Belfast music legend Terri Hooley - the man responsible for discovering The Undertones and recording Teenage Kicks - gives alternative music a chance to flourish in Belfast during the darkest days of Northern Ireland’s Troubles.

“New York have the haircuts, London have the trousers, Belfast has the reason” shouts Terri Hooley across a crowded Ulster Hall. The fact that his guest list for the fundraising concert is so big that he’s making a loss on the door doesn’t bother him. This was the Woodstock of Belfast Punk. When Hooley opened Good Vibrations records on Great Victoria Street a year or so into the troubles in Belfast, he was going against the norm. Everyone was leaving Belfast, nobody was starting up businesses. But Hooley would never have predicted what came next.

Hooley – played by Richard Dormer – discovers a group of youngsters who don’t distinguish themselves as Protestants or Catholics – at least not in a picking sides sense – he finds young people who want to fight against what their society has become and have a soundtrack for it. This was the birth of Belfast punk and Terri became “the Godfather”.

In times of struggle, music often prevails as a transcendent, unifying force and soon Good Vibrations became more than just an out-of-the-ordinary record store, it became a label, a studio, a vinyl-printing factory. It discovered the Outcasts, Rudi and, most famously, the Undertones with a record that Hooley travelled to London, traipsing from major label to major label – convinced in was the best song he had ever recorded – but nobody agreed. That was until John Peel liked it so much that he famously played it twice in a row.

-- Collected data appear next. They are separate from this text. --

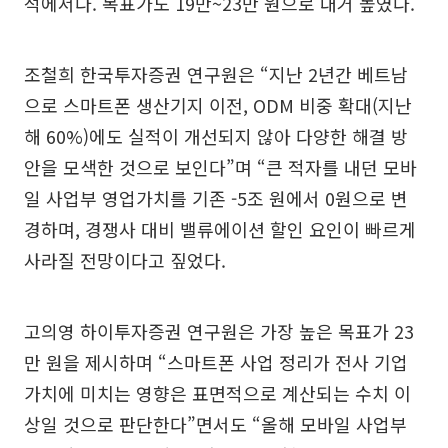
석에서다. 목표가도 19만~23만 원으로 대거 높였다.
조철희 한국투자증권 연구원은 “지난 2년간 베트남
으로 스마트폰 생산기지 이전, ODM 비중 확대(지난
해 60%)에도 실적이 개선되지 않아 다양한 해결 방
안을 모색한 것으로 보인다”며 “큰 적자를 내던 모바
일 사업부 영업가치를 기존 -5조 원에서 0원으로 변
경하며, 경쟁사 대비 밸류에이션 할인 요인이 빠르게
사라질 전망이다고 짚었다.
고의영 하이투자증권 연구원은 가장 높은 목표가 23
만 원을 제시하며 “스마트폰 사업 정리가 전사 기업
가치에 미치는 영향은 표면적으로 계산되는 수치 이
상일 것으로 판단한다”면서도 “올해 모바일 사업부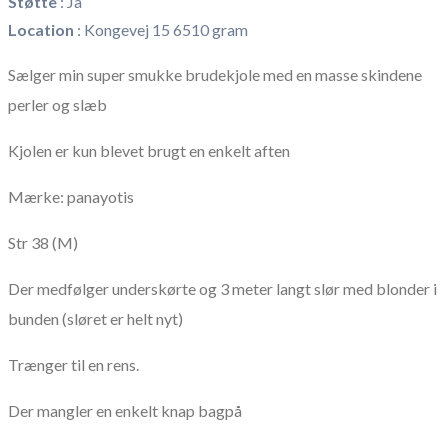
Støtte
:
Ja
Location
:
Kongevej 15 6510 gram
Sælger min super smukke brudekjole med en masse skindene
perler og slæb
Kjolen er kun blevet brugt en enkelt aften
Mærke: panayotis
Str 38 (M)
Der medfølger underskørte og 3 meter langt slør med blonder i
bunden (sløret er helt nyt)
Trænger til en rens.
Der mangler en enkelt knap bagpå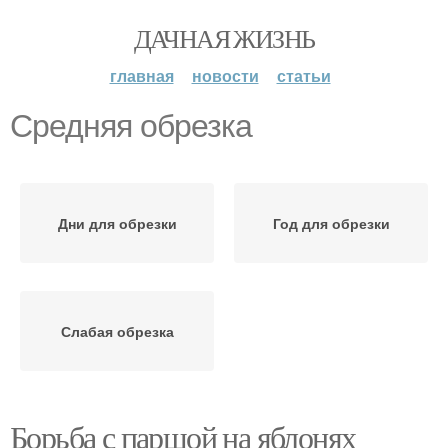
ДАЧНАЯ ЖИЗНЬ
главная
новости
статьи
Средняя обрезка
Дни для обрезки
Год для обрезки
Слабая обрезка
Борьба с паршой на яблонях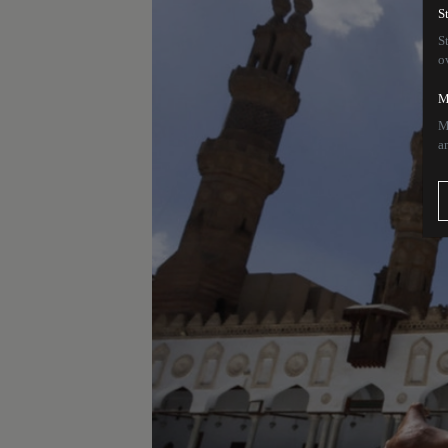
S
S
o
M
M
a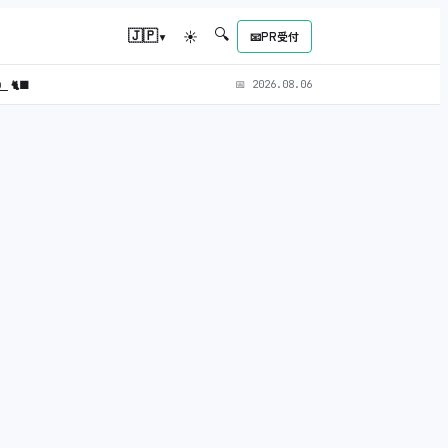
🔍
▾
🇯🇵
☀
📧
PR受付
L）
🐈‍⬛
📅
2026.08.06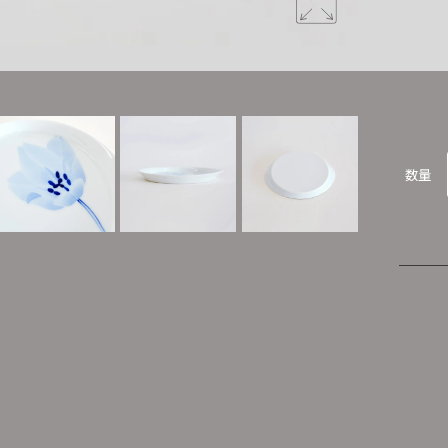
繊細な絵付
数量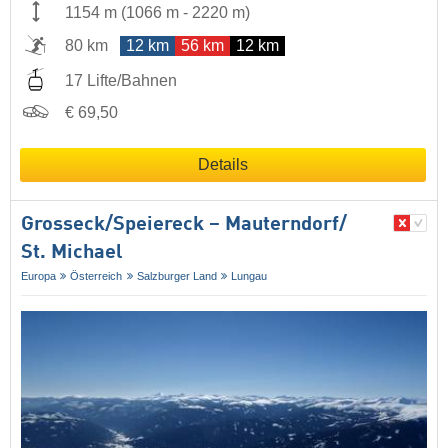
1154 m
(
1066 m
-
2220 m
)
80 km
12 km
56 km
12 km
17 Lifte/Bahnen
€ 69,50
Details
Grosseck/​Speiereck – Mauterndorf/​
St. Michael
Europa
Österreich
Salzburger Land
Lungau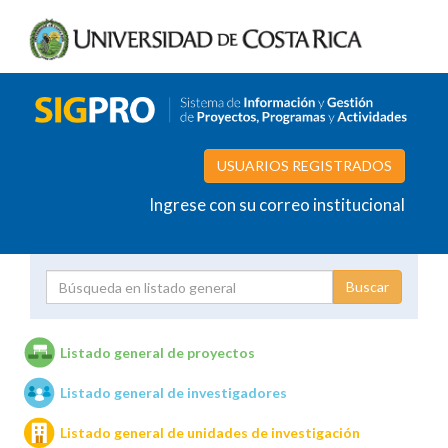
USUARIOS REGISTRADOS
Ingrese con su correo institucional
Proyecto
Investigador
Listado general de proyectos
Listado general de investigadores
Unidades de investigación
Listado general de unidades de investigación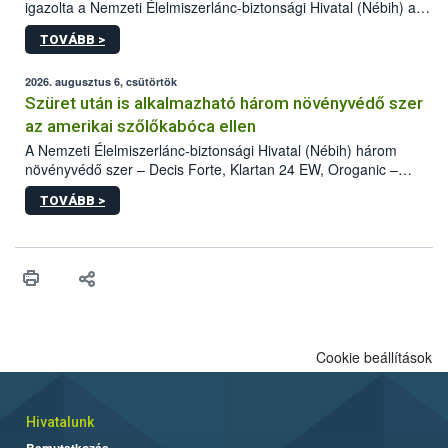
igazolta a Nemzeti Élelmiszerlánc-biztonsági Hivatal (Nébih) a
kőrisrontó karcsúdíszbogár (Agrilus planipennis) jelenlétét. A
TOVÁBB >
kártevőt nem csak színcsapdában találták meg, de már fertőzött
fában is azonosították. A növényvédelmi szakemberek folytatják
az intenzív felderítést, emellett az intézkedéseket a szlovák
2026. augusztus 6, csütörtök
hatósággal is összehangolják a terjedés megállítása érdekében.
Szüret után is alkalmazható három növényvédő szer
az amerikai szőlőkabóca ellen
A Nemzeti Élelmiszerlánc-biztonsági Hivatal (Nébih) három
növényvédő szer – Decis Forte, Klartan 24 EW, Oroganic –
engedélyokiratát módosította, így azok a szüretet követően,
TOVÁBB >
egészen a vesszőérettség (BBCH 91) stádiumáig
felhasználhatóak a szőlőben. A kiterjesztések célja, hogy a korai
érésű szőlőkben is legyen lehetőség a károsító elleni további
védekezésre. Az Oroganic készítmény kis kiszerelésben kiskerti
felhasználók számára is elérhető és ökológiai termesztésben is
engedélyezett.
Cookie beállítások
Hivatalunk
Bemutatkozás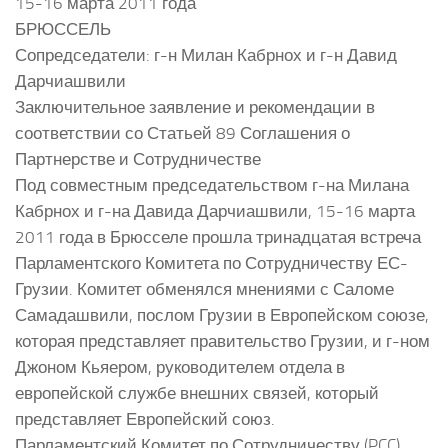
15-16 марта 2011 года
БРЮССЕЛЬ
Сопредседатели: г-н Милан Кабрнох и г-н Давид
Дарчиашвили
Заключительное заявление и рекомендации в
соответствии со Статьей 89 Соглашения о
Партнерстве и Сотрудничестве
Под совместным председательством г-на Милана
Кабрнох и г-на Давида Дарчиашвили, 15-16 марта
2011 года в Брюсселе прошла тринадцатая встреча
Парламентского Комитета по Сотрудничеству ЕС-
Грузии. Комитет обменялся мнениями с Саломе
Самадашвили, послом Грузии в Европейском союзе,
которая представляет правительство Грузии, и г-ном
Джоном Кьяером, руководителем отдела в
европейской службе внешних связей, который
представляет Европейский союз.
Парламентский Комитет по Сотрудничеству (PCC).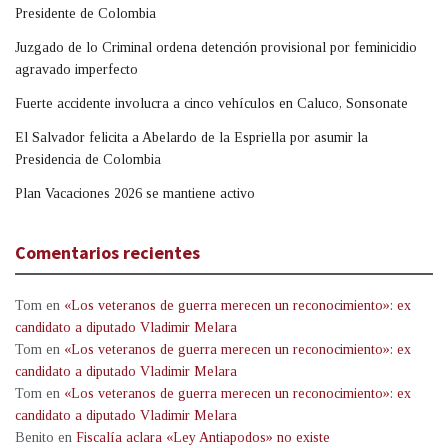
Presidente de Colombia
Juzgado de lo Criminal ordena detención provisional por feminicidio
agravado imperfecto
Fuerte accidente involucra a cinco vehículos en Caluco, Sonsonate
El Salvador felicita a Abelardo de la Espriella por asumir la
Presidencia de Colombia
Plan Vacaciones 2026 se mantiene activo
Comentarios recientes
Tom
en
«Los veteranos de guerra merecen un reconocimiento»: ex
candidato a diputado Vladimir Melara
Tom
en
«Los veteranos de guerra merecen un reconocimiento»: ex
candidato a diputado Vladimir Melara
Tom
en
«Los veteranos de guerra merecen un reconocimiento»: ex
candidato a diputado Vladimir Melara
Benito
en
Fiscalía aclara «Ley Antiapodos» no existe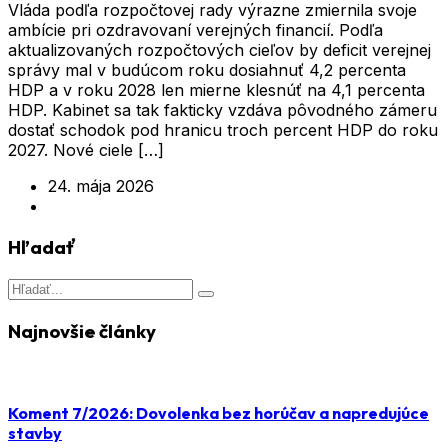
Vláda podľa rozpočtovej rady výrazne zmiernila svoje
ambície pri ozdravovaní verejných financií. Podľa
aktualizovaných rozpočtových cieľov by deficit verejnej
správy mal v budúcom roku dosiahnuť 4,2 percenta
HDP a v roku 2028 len mierne klesnúť na 4,1 percenta
HDP. Kabinet sa tak fakticky vzdáva pôvodného zámeru
dostať schodok pod hranicu troch percent HDP do roku
2027. Nové ciele […]
24. mája 2026
Hľadať
Najnovšie články
Koment 7/2026: Dovolenka bez horúčav a napredujúce
stavby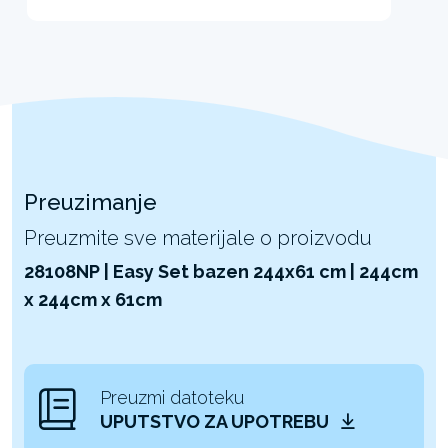
Preuzimanje
Preuzmite sve materijale o proizvodu
28108NP | Easy Set bazen 244x61 cm | 244cm
x 244cm x 61cm
Preuzmi datoteku
UPUTSTVO ZA UPOTREBU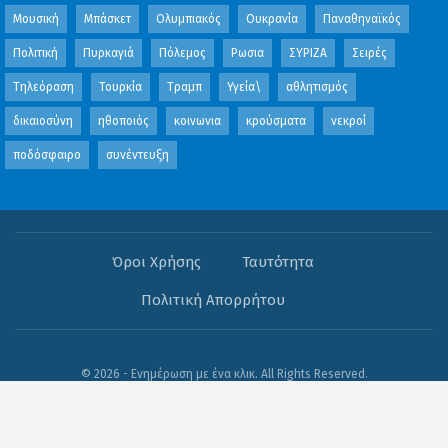
Μουσική
Μπάσκετ
Ολυμπιακός
Ουκρανία
Παναθηναϊκός
Πολιτική
Πυρκαγιά
Πόλεμος
Ρωσια
ΣΥΡΙΖΑ
Σειρές
Τηλεόραση
Τουρκία
Τραμπ
Υγεία\
αθλητισμός
δικαιοσύνη
ηθοποιός
κοινωνια
κρούσματα
νεκροί
ποδόσφαιρο
συνέντευξη
Όροι Χρήσης
Ταυτότητα
Πολιτική Απορρήτου
© 2026 - Ενημέρωση με ένα κλικ. All Rights Reserved.
Website Design:
OFB
WP2Social Auto Publish
Powered By :
XYZScripts.com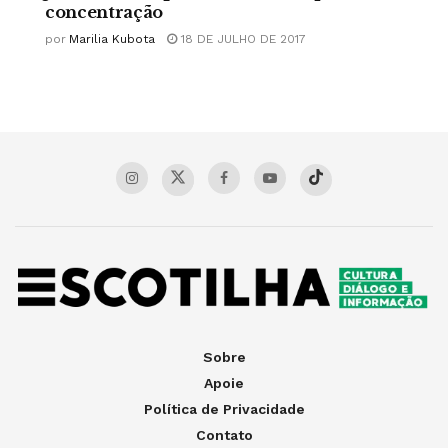
concentração
por
Marilia Kubota
18 DE JULHO DE 2017
Sobre
Apoie
Política de Privacidade
Contato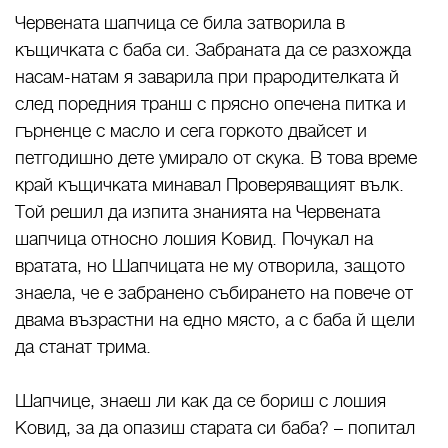
Червената шапчица се била затворила в
къщичката с баба си. Забраната да се разхожда
насам-натам я заварила при прародителката й
след поредния транш с прясно опечена питка и
гърненце с масло и сега горкото двайсет и
петгодишно дете умирало от скука. В това време
край къщичката минавал Проверяващият вълк.
Той решил да изпита знанията на Червената
шапчица относно лошия Ковид. Почукал на
вратата, но Шапчицата не му отворила, защото
знаела, че е забранено събирането на повече от
двама възрастни на едно място, а с баба й щели
да станат трима.
Шапчице, знаеш ли как да се бориш с лошия
Ковид, за да опазиш старата си баба? – попитал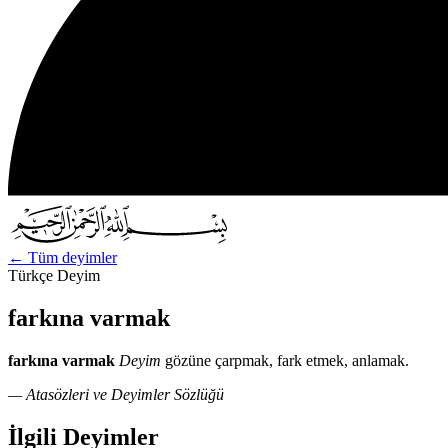
←
Tüm deyimler
Türkçe Deyim
farkına varmak
farkına varmak
Deyim
gözüne çarpmak, fark etmek, anlamak.
— Atasözleri ve Deyimler Sözlüğü
İlgili Deyimler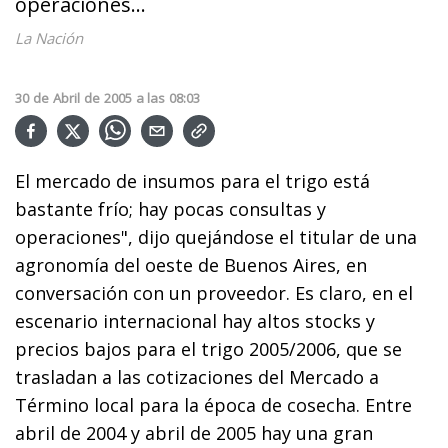
operaciones...
La Nación
30
de
Abril
de
2005
a las
08:03
El mercado de insumos para el trigo está
bastante frío; hay pocas consultas y
operaciones", dijo quejándose el titular de una
agronomía del oeste de Buenos Aires, en
conversación con un proveedor. Es claro, en el
escenario internacional hay altos stocks y
precios bajos para el trigo 2005/2006, que se
trasladan a las cotizaciones del Mercado a
Término local para la época de cosecha. Entre
abril de 2004 y abril de 2005 hay una gran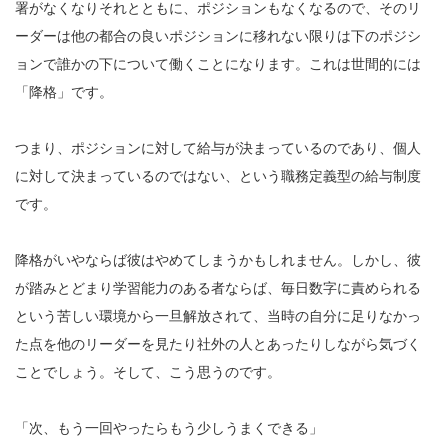
署がなくなりそれとともに、ポジションもなくなるので、そのリ
ーダーは他の都合の良いポジションに移れない限りは下のポジシ
ョンで誰かの下について働くことになります。これは世間的には
「降格」です。
つまり、ポジションに対して給与が決まっているのであり、個人
に対して決まっているのではない、という職務定義型の給与制度
です。
降格がいやならば彼はやめてしまうかもしれません。しかし、彼
が踏みとどまり学習能力のある者ならば、毎日数字に責められる
という苦しい環境から一旦解放されて、当時の自分に足りなかっ
た点を他のリーダーを見たり社外の人とあったりしながら気づく
ことでしょう。そして、こう思うのです。
「次、もう一回やったらもう少しうまくできる」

And so started the legend of Hooley, a warm-hearted maverick who – rightly or wrongly – lived on impulse and instinct. The upside of this trait led to his discovery of the Punk scene, the downside led him to making bad business decisions. Selling the Undertones for £500 and a signed Shangri-las album (which he never actually received), or staking his house as collateral for a less than secure record shop being two examples.

The film jumps along as recklessly as the accompanying soundtrack with archive footage and photos cleverly intercut throughout. Dormer is excellent as Hooley – committed to changing people’s lives to music, constantly believing that there were others like him who – despite the troubles surrounding them – loved Belfast, loved Northern Ireland and loved music. He had the reason.